The Financial Crimes Enforcement Network (FinCEN) today announced its first settlement with and assessment against a “card club” gaming establishment.

WASHINGTON, DC – The Financial Crimes Enforcement Network (FinCEN) today announced its first settlement with and assessment against a “card club” gaming establishment. Oaks Card Club d/b/a Oaks Club (Oaks), of Emeryville, California admits that it violated the program and reporting requirements of the Bank Secrecy Act (BSA). The settlement and FinCEN’s assessment requires Oaks to pay a fine of $650,000 for willful violations of the BSA.

Among its failures, Oaks relied on an inaccurate and misleading anti-money laundering (AML) policy to train its staff. The AML policy failed to provide instructions, or provided wrong instructions, concerning the card club’s BSA obligations and filing of BSA reports. For example, it encouraged employees to provide notice to patrons if they were about to conduct a cash transaction that would put them over the $10,000 threshold for the filing of a Currency Transaction Report, thereby possibly encouraging structured transactions. The policy also lacked instructions on when an employee should file a Suspicious Activity Report (SAR). The Oaks filed no SARs in 2009 and 2010.

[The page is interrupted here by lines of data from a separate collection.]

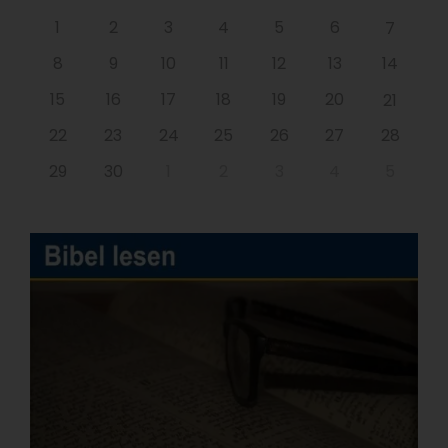
1
2
3
4
5
6
7
8
9
10
11
12
13
14
15
16
17
18
19
20
21
22
23
24
25
26
27
28
29
30
1
2
3
4
5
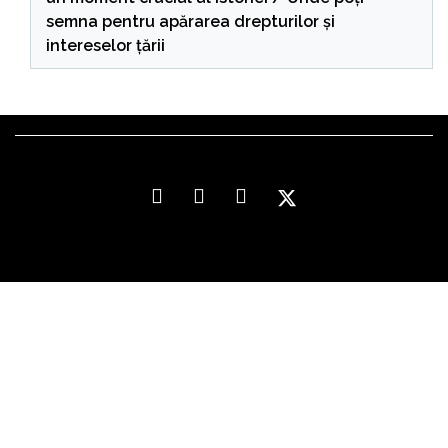
semna pentru apărarea drepturilor și
intereselor țării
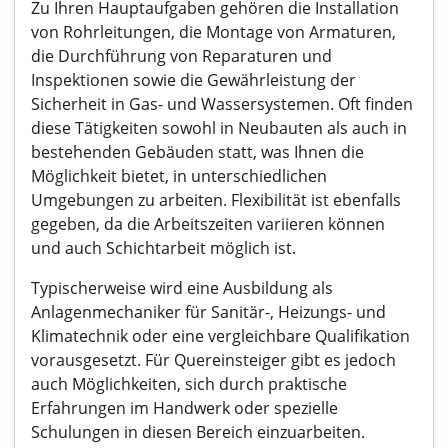
Zu Ihren Hauptaufgaben gehören die Installation
von Rohrleitungen, die Montage von Armaturen,
die Durchführung von Reparaturen und
Inspektionen sowie die Gewährleistung der
Sicherheit in Gas- und Wassersystemen. Oft finden
diese Tätigkeiten sowohl in Neubauten als auch in
bestehenden Gebäuden statt, was Ihnen die
Möglichkeit bietet, in unterschiedlichen
Umgebungen zu arbeiten. Flexibilität ist ebenfalls
gegeben, da die Arbeitszeiten variieren können
und auch Schichtarbeit möglich ist.
Typischerweise wird eine Ausbildung als
Anlagenmechaniker für Sanitär-, Heizungs- und
Klimatechnik oder eine vergleichbare Qualifikation
vorausgesetzt. Für Quereinsteiger gibt es jedoch
auch Möglichkeiten, sich durch praktische
Erfahrungen im Handwerk oder spezielle
Schulungen in diesen Bereich einzuarbeiten.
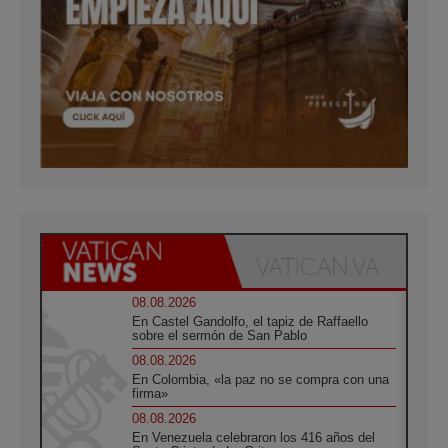
08.08.2026
En Castel Gandolfo, el tapiz de Raffaello
sobre el sermón de San Pablo
08.08.2026
En Colombia, «la paz no se compra con una
firma»
08.08.2026
En Venezuela celebraron los 416 años del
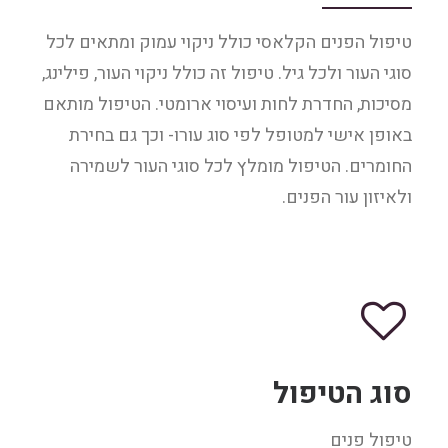
טיפול הפנים הקלאסי כולל ניקוי עמוק ומתאים לכל
סוגי העור ולכל גיל. טיפול זה כולל ניקוי העור, פילינג,
מסיכות, החדרת לחות ועיסוי ארומטי. הטיפול מותאם
באופן אישי למטופל לפי סוג עורו- וכך גם בחירת
החומרים. הטיפול מומלץ לכל סוגי העור לשמירה
ולאיזון עור הפנים.
סוג הטיפול
טיפול פנים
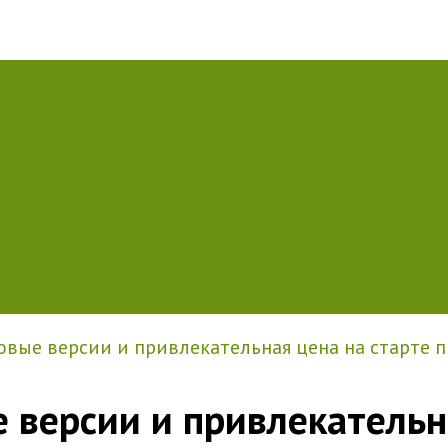
новые версии и привлекательная цена на старте 
е версии и привлекательн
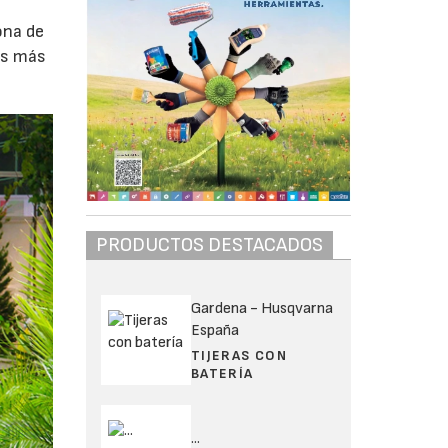
ona de
as más
PRODUCTOS DESTACADOS
Gardena - Husqvarna
España
TIJERAS CON
BATERÍA
...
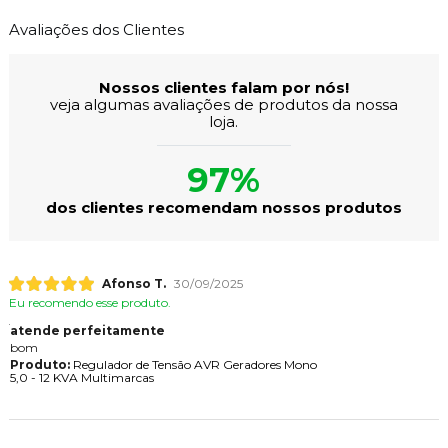
Avaliações dos Clientes
Nossos clientes falam por nós!
veja algumas avaliações de produtos da nossa
loja.
97%
dos clientes recomendam nossos produtos
Afonso T.
30/09/2025
Eu recomendo esse produto.
atende perfeitamente
bom
Produto:
Regulador de Tensão AVR Geradores Mono
5,0 - 12 KVA Multimarcas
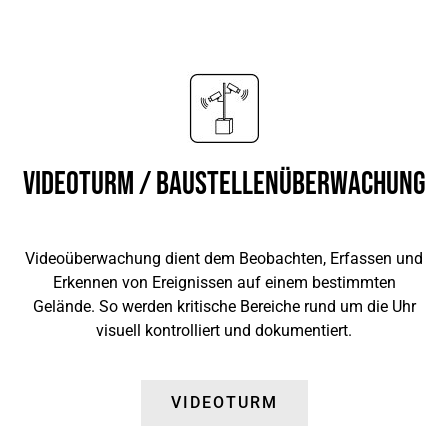
Videoturm / Baustellenüberwachung
Videoüberwachung dient dem Beobachten, Erfassen und
Erkennen von Ereignissen auf einem bestimmten
Gelände. So werden kritische Bereiche rund um die Uhr
visuell kontrolliert und dokumentiert.
VIDEOTURM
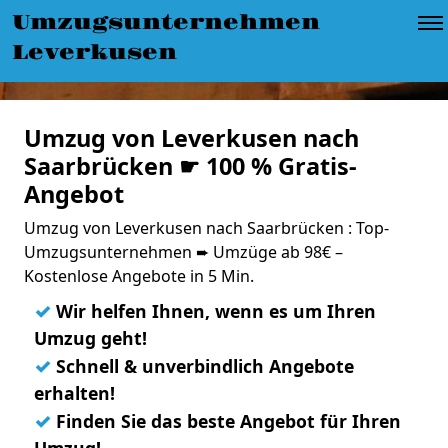
Umzugsunternehmen
Leverkusen
Umzug von Leverkusen nach
Saarbrücken ☛ 100 % Gratis-
Angebot
Umzug von Leverkusen nach Saarbrücken : Top-
Umzugsunternehmen ➨ Umzüge ab 98€ –
Kostenlose Angebote in 5 Min.
✓
Wir helfen Ihnen, wenn es um Ihren
Umzug geht!
✓
Schnell & unverbindlich Angebote
erhalten!
✓
Finden Sie das beste Angebot für Ihren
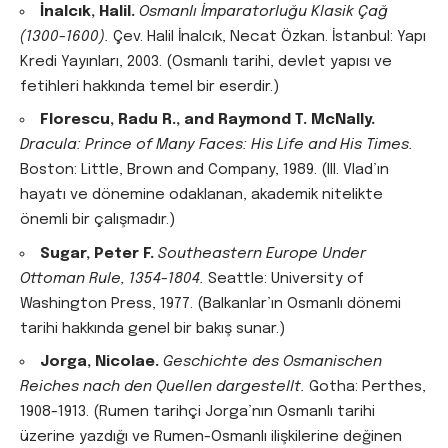
İnalcık, Halil.
Osmanlı İmparatorluğu Klasik Çağ
(1300-1600).
Çev. Halil İnalcık, Necat Özkan. İstanbul: Yapı
Kredi Yayınları, 2003. (Osmanlı tarihi, devlet yapısı ve
fetihleri hakkında temel bir eserdir.)
Florescu, Radu R., and Raymond T. McNally.
Dracula: Prince of Many Faces: His Life and His Times.
Boston: Little, Brown and Company, 1989. (III. Vlad’ın
hayatı ve dönemine odaklanan, akademik nitelikte
önemli bir çalışmadır.)
Sugar, Peter F.
Southeastern Europe Under
Ottoman Rule, 1354-1804.
Seattle: University of
Washington Press, 1977. (Balkanlar’ın Osmanlı dönemi
tarihi hakkında genel bir bakış sunar.)
Jorga, Nicolae.
Geschichte des Osmanischen
Reiches nach den Quellen dargestellt.
Gotha: Perthes,
1908-1913. (Rumen tarihçi Jorga’nın Osmanlı tarihi
üzerine yazdığı ve Rumen-Osmanlı ilişkilerine değinen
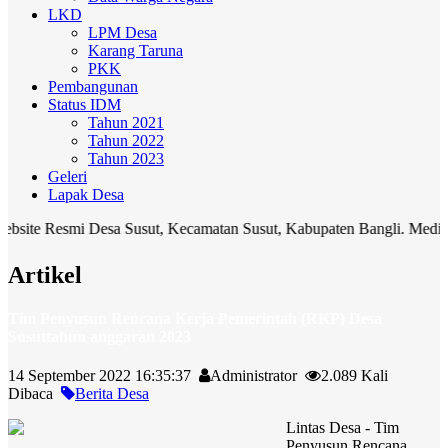
LKD
LPM Desa
Karang Taruna
PKK
Pembangunan
Status IDM
Tahun 2021
Tahun 2022
Tahun 2023
Geleri
Lapak Desa
smi Desa Susut, Kecamatan Susut, Kabupaten Bangli. Media komunikas
Artikel
Tim Penyusun Rencana Kerja Pemerintah (RKP) Desa
Susuttahun anggaran 2023
14 September 2022 16:35:37
Administrator
2.089 Kali
Dibaca
Berita Desa
Lintas Desa - Tim
Penyusun Rencana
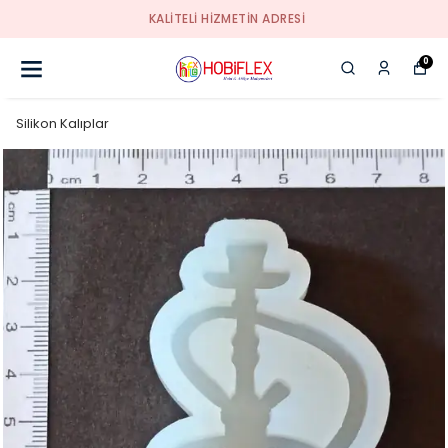
KALİTELİ HİZMETİN ADRESİ
0
Silikon Kalıplar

The United States Attorney for the Northern District of California brought criminal charges against several Oaks employees and patrons after a March 2011 raid by state and federal law enforcement. Despite this, Oaks failed to file any SARs related to the criminal activity on its premises, including making illegal loans and racketeering.

“Oaks Card Club has been in business since 1896, and had been subject to the Bank Secrecy Act for quite some time,” said FinCEN Director Jennifer Shasky Calvery. “That should have allowed enough time to become very familiar with what’s right and what’s wrong. As we often see, these penalties could have been avoided through even minimal attention to their anti-money laundering requirements.”

Director Shasky Calvery expressed her appreciation to the Federal Bureau of Investigation and the United States Attorney’s Office for the Northern District of California for their efforts and support of FinCEN’s investigation.

A card club is a type of gaming establishment, long popular in some states, where games are generally limited to those actually involving cards. In card clubs players play against each other and not against the “House.” Like casinos, card clubs are defined as financial institutions under the BSA and are subject to FinCEN’s rules.